A psychologist is not a medical doctor.  In most cases, psychologists cannot prescribe medication. There are a few states that grant prescription privileges to psychologists who undergo added training.  Maine is not one of these states.  Psychologists have a doctoral degree (PhD, PsyD, EdD) and advanced training in biopsychosocial assessment, treatment, prevention and research across the lifespan.  

Comprehensive psychological evaluations typically last several hours and occur over multiple appointments or sessions.  They rely on a range of assessment procedures, including interviews, observations and standardized testing instruments that measure different domains of functioning and development.  The outcomes and uses of a psychological evaluation are diverse and dependent on the unique questions and concerns for the individual being evaluated (e.g., provide diagnostic clarification; inform educational, vocational and/or intervention planning; highlight learning style and profile; understand areas of resiliency; measure progress and responses to intervention).  
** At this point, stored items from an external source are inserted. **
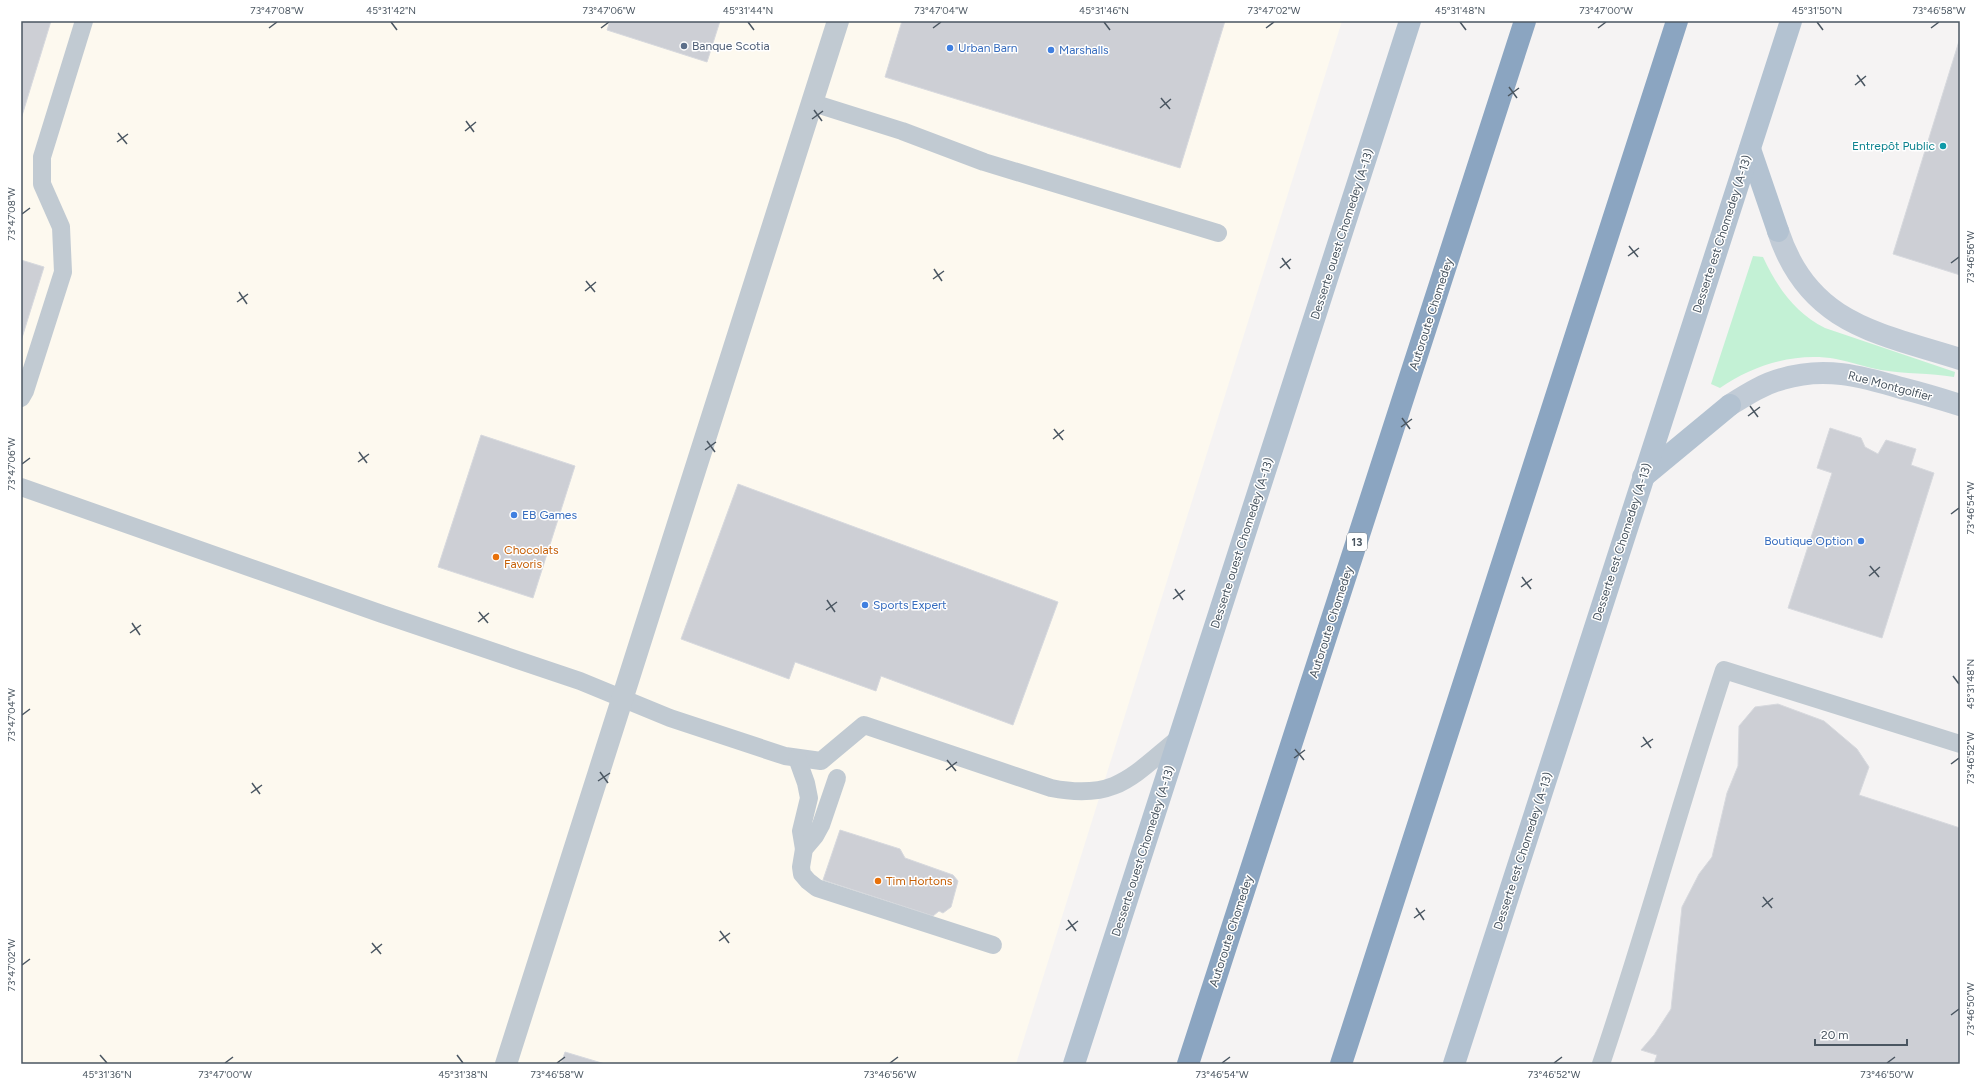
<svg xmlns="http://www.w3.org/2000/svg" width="1981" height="1085" font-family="Figtree,sans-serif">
<rect width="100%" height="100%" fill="#f5f3f3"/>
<path fill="#fdf9ef" d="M 21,21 L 1342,21 L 1016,1064 L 21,1064 Z"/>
<path fill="#c3f1d5" d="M 1753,256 L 1763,257 C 1777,287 1795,313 1825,328 L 1955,372 L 1954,377 C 1930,373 1905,374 1881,370 C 1865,367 1851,362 1836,359 C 1795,352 1753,365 1720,388 L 1711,384 Z"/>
<g fill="#cdcfd5" stroke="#d7d9de">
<path d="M 21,21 L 51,21 L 21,119 Z"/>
<path d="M 610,21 L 720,21 L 707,62 L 607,30 Z"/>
<path d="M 902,21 L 1225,21 L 1180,168 L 885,77 Z"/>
<path d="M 1960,38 L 1960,275 L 1893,254 Z"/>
<path d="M 21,260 L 44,267 L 21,341 Z"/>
<path d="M 1830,428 L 1861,438 L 1865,447 L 1878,454 L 1886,440 L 1916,449 L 1911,465 L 1934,473 L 1882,638 L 1788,608 L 1832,473 L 1817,468 Z"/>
<path d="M 481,435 L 575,466 L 533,598 L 438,567 Z"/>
<path d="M 738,484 L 1058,602 L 1013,725 L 881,676 L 876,691 L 795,662 L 789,679 L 681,639 Z"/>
<path d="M 1778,704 L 1824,721 L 1857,749 L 1869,767 L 1859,795 L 1960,828 L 1960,1064 L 1654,1064 L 1657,1055 L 1641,1050 L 1654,1035 L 1671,1009 L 1682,907 L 1699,874 L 1712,857 L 1727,793 L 1738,766 L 1739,726 L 1755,707 Z"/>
<path d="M 840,830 L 900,849 L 905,858 L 953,875 L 958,881 L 951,907 L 943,913 L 939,911 L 933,916 L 823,880 Z"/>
<path d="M 565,1052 L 605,1064 L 561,1064 Z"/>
</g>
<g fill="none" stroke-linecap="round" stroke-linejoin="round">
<g stroke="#c1cad2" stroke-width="18">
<path d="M 813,103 L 902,131 L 984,162 L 1218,233"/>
<path d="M 21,398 L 25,391 L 63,272 L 61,227 L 42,184 L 42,157 L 84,21"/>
<path d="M 21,487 L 382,614 L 580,681 L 670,718 L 785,756 L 821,761 L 864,725 L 1051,788 C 1116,801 1132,776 1179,738"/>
<path d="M 797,758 L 806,783 L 809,798 L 801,831 L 804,849"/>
<path d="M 837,778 L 821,825 L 815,836 L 804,849 L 801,867 L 802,874 L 808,881 L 817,888 L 993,945"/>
<path d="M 1601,1064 C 1645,934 1681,801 1724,670 L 1960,744"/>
</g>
<path stroke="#c1cad2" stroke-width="22" d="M 506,1064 L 838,21"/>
<g stroke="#c1cbd6" stroke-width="22">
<path d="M 1778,231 C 1808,324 1878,333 1960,359"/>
<path d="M 1730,405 C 1746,395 1763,384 1782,379 C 1824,366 1861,376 1901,388 C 1921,393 1941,399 1960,405"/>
</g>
<g stroke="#b3c2d1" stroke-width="22">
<path d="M 1750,149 L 1778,231"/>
<path d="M 1643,477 L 1730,405"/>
<path d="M 1074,1064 L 1410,21"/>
<path d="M 1454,1064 L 1791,21"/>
</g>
<g stroke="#8ba5c1" stroke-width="22">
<path d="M 1188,1064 L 1525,21"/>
<path d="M 1341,1064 L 1677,21"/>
</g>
</g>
<path fill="none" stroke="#4a5661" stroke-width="1.5" d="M 391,22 L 397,30M 748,22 L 754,30M 1104,22 L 1110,30M 1460,22 L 1466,30M 1817,22 L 1823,30M 269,28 L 277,22M 601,28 L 609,22M 933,28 L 941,22M 1266,28 L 1274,22M 1598,28 L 1606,22M 1931,28 L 1939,22M 1857,75 L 1865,86M 1855,85 L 1866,76M 1509,87 L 1517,98M 1508,96 L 1519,88M 1161,98 L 1170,109M 1160,108 L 1171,99M 814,110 L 822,121M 812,119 L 823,111M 466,121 L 474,132M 465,131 L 476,122M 118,133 L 127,144M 117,142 L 128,134M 22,214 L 30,208M 1629,246 L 1638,257M 1628,256 L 1639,248M 1282,258 L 1290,269M 1951,263 L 1959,257M 1280,268 L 1291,259M 934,269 L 942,281M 933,279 L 944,271M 586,281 L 595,292M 585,291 L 596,282M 239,292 L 247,304M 237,302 L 248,294M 1750,406 L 1758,417M 1748,416 L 1760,407M 1402,418 L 1410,429M 1401,427 L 1412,419M 1054,429 L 1063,440M 1053,439 L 1064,430M 707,441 L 715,452M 705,450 L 716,442M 359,452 L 367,463M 358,462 L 369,454M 22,464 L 30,458M 1951,514 L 1959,508M 1870,566 L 1879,577M 1869,576 L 1880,567M 1522,577 L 1531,589M 1521,587 L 1532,579M 1175,589 L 1183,600M 1173,599 L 1185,590M 827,600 L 835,612M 826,610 L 837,602M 479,612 L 488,623M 478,622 L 489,613M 132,623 L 140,635M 130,633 L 141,625M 1953,676 L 1959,684M 22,715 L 30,709M 1643,737 L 1651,748M 1641,747 L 1653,739M 1295,749 L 1304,760M 1294,758 L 1305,750M 947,760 L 956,771M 1951,764 L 1959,758M 946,770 L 957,762M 600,772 L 608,783M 598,781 L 610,773M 252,783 L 260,794M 251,793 L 262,785M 1763,897 L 1772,908M 1762,907 L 1773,898M 1416,908 L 1424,920M 1414,918 L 1425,910M 1068,920 L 1076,931M 1066,930 L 1078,921M 720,931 L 729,943M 719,941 L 730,933M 372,943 L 381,954M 371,953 L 382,944M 22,965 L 30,959M 1951,1015 L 1959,1009M 100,1055 L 107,1063M 457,1055 L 463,1063M 225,1063 L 233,1057M 557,1063 L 565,1057M 890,1063 L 898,1057M 1222,1063 L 1230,1057M 1554,1063 L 1562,1057M 1887,1063 L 1895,1057"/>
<circle fill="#5c6f8a" stroke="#fff" stroke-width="1.5" cx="684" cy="46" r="4"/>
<g fill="#3f7fe0" stroke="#fff" stroke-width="1.5">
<circle cx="950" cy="48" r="4"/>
<circle cx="1051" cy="50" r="4"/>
<circle cx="514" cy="515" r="4"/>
<circle cx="1861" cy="541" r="4"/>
<circle cx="865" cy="605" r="4"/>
</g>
<circle fill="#0f9aa8" stroke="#fff" stroke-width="1.5" cx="1943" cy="146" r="4"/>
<g fill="#e8710a" stroke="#fff" stroke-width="1.5">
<circle cx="496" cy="557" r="4"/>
<circle cx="878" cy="881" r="4"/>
</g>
<g text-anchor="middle" stroke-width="3" stroke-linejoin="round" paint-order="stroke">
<rect fill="#fff" stroke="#808990" stroke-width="1" x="1347" y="533" width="20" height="18" rx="3"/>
<g font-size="11" font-weight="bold" fill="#4a5661">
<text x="1357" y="546">13</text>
</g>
<g font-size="12" fill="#4e5e75" stroke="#fff" text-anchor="start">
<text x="692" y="50">Banque Scotia</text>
</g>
<g font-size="12" fill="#366cbe" stroke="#fff" text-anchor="start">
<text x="958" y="52">Urban Barn</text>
<text x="1059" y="54">Marshalls</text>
<text x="522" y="519">EB Games</text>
<text x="1853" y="545" text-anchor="end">Boutique Option</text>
<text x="873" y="609">Sports Expert</text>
</g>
<g font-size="12" fill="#0d838f" stroke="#fff" text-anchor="end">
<text x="1935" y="150">Entrepôt Public</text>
</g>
<g font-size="12" fill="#4a5661" stroke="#fff">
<text transform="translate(1342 234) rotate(-72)" y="4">Desserte ouest Chomedey (A-13)</text>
<text transform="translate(1722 234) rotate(-72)" y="4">Desserte est Chomedey (A-13)</text>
<text transform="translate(1431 314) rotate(-72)" y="4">Autoroute Chomedey</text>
<text transform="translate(1890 386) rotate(15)" y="4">Rue Montgolfier</text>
<text transform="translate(1622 542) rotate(-72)" y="4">Desserte est Chomedey (A-13)</text>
<text transform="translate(1242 543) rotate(-72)" y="4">Desserte ouest Chomedey (A-13)</text>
<text transform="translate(1331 622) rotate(-72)" y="4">Autoroute Chomedey</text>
<text transform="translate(1143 851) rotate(-72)" y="4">Desserte ouest Chomedey (A-13)</text>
<text transform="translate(1523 851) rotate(-72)" y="4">Desserte est Chomedey (A-13)</text>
<text transform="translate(1231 931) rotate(-72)" y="4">Autoroute Chomedey</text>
</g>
<g font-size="12" fill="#c56008" stroke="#fff" text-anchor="start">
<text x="504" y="554">Chocolats<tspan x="504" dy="14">Favoris</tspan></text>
<text x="886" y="885">Tim Hortons</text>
</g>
</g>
<rect width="1981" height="1085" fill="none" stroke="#ffffff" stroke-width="44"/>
<path d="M1815 1039v6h92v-6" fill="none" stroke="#4a5661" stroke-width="2"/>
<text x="1821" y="1039" font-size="12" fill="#4a5661" stroke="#ffffff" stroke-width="3" paint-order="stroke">20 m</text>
<rect x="22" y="22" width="1937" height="1041" fill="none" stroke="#4a5661" stroke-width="1.5"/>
<g font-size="10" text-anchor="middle" fill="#4a5661">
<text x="277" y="14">73°47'08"W</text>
<text x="391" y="14">45°31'42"N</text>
<text x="609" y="14">73°47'06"W</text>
<text x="748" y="14">45°31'44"N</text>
<text x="941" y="14">73°47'04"W</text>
<text x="1104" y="14">45°31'46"N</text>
<text x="1274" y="14">73°47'02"W</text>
<text x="1460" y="14">45°31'48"N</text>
<text x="1606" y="14">73°47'00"W</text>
<text x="1817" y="14">45°31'50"N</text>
<text x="1939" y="14">73°46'58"W</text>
<text transform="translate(11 214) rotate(-90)" y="4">73°47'08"W</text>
<text transform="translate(1970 257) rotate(-90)" y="4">73°46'56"W</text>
<text transform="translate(11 464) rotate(-90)" y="4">73°47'06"W</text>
<text transform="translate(1970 508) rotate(-90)" y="4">73°46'54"W</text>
<text transform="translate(1970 684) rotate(-90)" y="4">45°31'48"N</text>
<text transform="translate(11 715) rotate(-90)" y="4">73°47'04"W</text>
<text transform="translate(1970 758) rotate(-90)" y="4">73°46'52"W</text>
<text transform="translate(11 965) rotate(-90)" y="4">73°47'02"W</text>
<text transform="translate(1970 1009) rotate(-90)" y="4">73°46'50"W</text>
<text x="107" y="1078">45°31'36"N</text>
<text x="225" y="1078">73°47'00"W</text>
<text x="463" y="1078">45°31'38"N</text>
<text x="557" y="1078">73°46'58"W</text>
<text x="890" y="1078">73°46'56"W</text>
<text x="1222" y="1078">73°46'54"W</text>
<text x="1554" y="1078">73°46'52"W</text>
<text x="1887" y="1078">73°46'50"W</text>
</g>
</svg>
Is it true that kids need to be reevaluated every two or three years until they graduate?  Does Dr. Hale do these reevaluations?  How often? 

The impression that children and adolescents need to be evaluated a second, third or fourth time partly stems from the requirement that public schools evaluate students receiving special education services every three years.  There are also some hospital-based and community-based assessment clinics that automatically recommend reevaluation on a one-, two- or three-year schedule.  

Dr. Hale does not subscribe to a fixed recommendation that all children or young adults need to be reevaluated at a certain time.  Rather, she believes that the decision to have your child come back to see her for another evaluation is highly individualized.  She also believes that for some children a reevaluation may not be indicated or needed.   

Dr. Hale’s practice does include reevaluations for children and young adults who would benefit from another comprehensive evaluation later on in their development.  The timing of these reevaluations is often determined by major school transitions (e.g., the start to preschool, elementary school, middle school, high school or college), the emergence of new concerns, questions about progress and/or questions about the appropriateness of interventions given progression through various developmental stages.